自動車産業が米国で大きく発展した深い理由とは 経営者が意識しておくべき「与件」を読み解く

街道ネットワークの有無で差がつく
前回の記事では、自動車産業の、供給サイドの基礎条件(鉄道、電気、石油)における欧米間格差を指摘しました。
自動車産業には、需要サイドの基礎条件にも同様の格差がありました。
自動車の市場を立ち上げるプロセスは、米国のほうが欧州に比べて格段に容易だったと考えられるのです。ここでは、それについて述べていきます。
たとえば英国勢のスタートは、ロールスロイス(Rolls-Royce)が1904年、オースティン(Austin)が1905年、モーリス(Morris)が1912年、ベントレー(Bentley)が1919年です。

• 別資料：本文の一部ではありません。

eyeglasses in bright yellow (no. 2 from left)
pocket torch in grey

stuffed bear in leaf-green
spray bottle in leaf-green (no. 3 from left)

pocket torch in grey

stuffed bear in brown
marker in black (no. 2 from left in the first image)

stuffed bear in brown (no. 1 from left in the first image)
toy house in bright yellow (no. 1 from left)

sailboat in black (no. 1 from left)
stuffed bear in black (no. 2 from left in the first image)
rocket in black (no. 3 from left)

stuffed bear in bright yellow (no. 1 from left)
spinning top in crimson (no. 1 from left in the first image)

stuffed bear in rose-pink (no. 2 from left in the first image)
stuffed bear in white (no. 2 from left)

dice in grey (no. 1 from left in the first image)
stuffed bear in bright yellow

一方米国では、1893年のシカゴ万博でダイムラー(Daimler)車1台を間近に見た起業家たちが直ちに挑戦を開始しました。
名乗りを上げたのは、デュリア(Duryea)兄弟が1895年、ランサム・エリ・オールズ(Ransom Eli Olds)が1897年、パッカード(Packard)兄弟が1898年、ヘンリー・フォード(Henry Ford)が1899年でした。
米国に比べて英国の後れが目立つのは、需要サイドの相違が投影されています。
欧州は、とくに西方でローマ帝国が建設したインフラストラクチャーを継承しています。その最たるものが、「すべての道はローマに通ず」と言われる街道のネットワークです。